Ketika istilah "software engineering"Â pertama kali digunakan pada Konferensi NATO 1968, banyak yang menganggapnya sebagai sebuah lelucon intelektual. Bagaimana mungkin "rekayasa" bisa diterapkan pada sesuatu yang tak terlihat, tak berbentuk, dan masih sangat baru seperti perangkat lunak?
Namun, lima dekade kemudian, artikel karya Nancy Mead, David Garlan, dan Mary Shaw dari Carnegie Mellon University (CMU) membuktikan bahwa bukan hanya mungkin, tapi juga perlu dan mendesak. Dalam artikel berjudul "Half a Century of Software Engineering Education: The CMU Exemplar", ketiganya merefleksikan perjalanan pendidikan RPL, dengan menjadikan CMU sebagai contoh dan tonggak sejarah. Saya melihat tulisan ini sebagai panggilan untuk introspeksi dan aksi.
Pendidikan RPL: Dari Teori ke Studio
Hal yang paling saya kagumi dari pendekatan CMU adalah bagaimana mereka memosisikan pendidikan RPL bukan sekadar sebagai pelatihan teknis, melainkan sebagai pendidikan rekayasa sejati. Mereka menyadari bahwa perangkat lunak adalah produk rekayasa kompleks, yang tidak cukup dikuasai hanya dengan belajar struktur data dan algoritma.
Program Master of Software Engineering (MSE) di CMU, misalnya, sudah sejak awal mengadopsi pendekatan berbasis studio, di mana mahasiswa bekerja dalam tim, mengelola proyek nyata, dan berinteraksi dengan real stakeholders.
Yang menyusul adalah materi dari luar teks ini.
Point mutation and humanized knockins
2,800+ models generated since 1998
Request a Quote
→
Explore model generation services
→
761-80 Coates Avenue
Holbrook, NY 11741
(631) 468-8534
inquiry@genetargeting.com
Ini bukan simulasi, tapi pengalaman langsung yang dirancang untuk menanamkan prinsip-prinsip seperti rekonsiliasi antar batasan, pengambilan keputusan berbasis trade-off, dan tanggung jawab profesional.
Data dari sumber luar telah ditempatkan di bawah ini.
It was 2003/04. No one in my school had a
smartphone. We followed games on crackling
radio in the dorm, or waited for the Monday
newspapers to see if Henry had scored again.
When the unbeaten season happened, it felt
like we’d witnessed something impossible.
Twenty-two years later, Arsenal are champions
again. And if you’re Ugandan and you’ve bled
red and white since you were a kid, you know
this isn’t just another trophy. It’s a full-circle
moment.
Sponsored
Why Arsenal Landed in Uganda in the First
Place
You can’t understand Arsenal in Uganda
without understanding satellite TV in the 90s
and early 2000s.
Pilar Pendidikan RPL: Kombinasi Ilmu, Teknik, dan Manusia
Artikel ini menekankan tiga fondasi pendidikan RPL yang kokoh:
Teknis (Ilmu Komputer): Pemahaman mendalam tentang abstraksi, struktur, dan model formal.
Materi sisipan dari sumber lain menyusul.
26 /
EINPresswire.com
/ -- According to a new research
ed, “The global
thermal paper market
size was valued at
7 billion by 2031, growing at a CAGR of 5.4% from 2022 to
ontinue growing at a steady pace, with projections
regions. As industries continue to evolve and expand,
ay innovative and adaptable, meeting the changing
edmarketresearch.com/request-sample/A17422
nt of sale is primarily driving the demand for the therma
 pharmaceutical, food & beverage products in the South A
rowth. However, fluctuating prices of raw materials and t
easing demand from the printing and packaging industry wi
Rekayasa: Penerapan prinsip teknik dalam membangun sistem berkualitas tinggi.
Sosial-Ekonomi: Kesadaran terhadap konteks pengguna, biaya, kebijakan, dan dampak sosial teknologi.
Kita sering melihat program pendidikan saat ini terjebak hanya pada aspek pertama. Kita melatih coder, bukan engineer. Padahal, seperti yang disebutkan oleh penulis, banyak masalah perangkat lunak modern bukan karena kurangnya kemampuan teknis, melainkan karena kegagalan memahami sistem secara holistik, bekerja dalam tim, dan menyadari bahwa setiap baris kode punya dampak.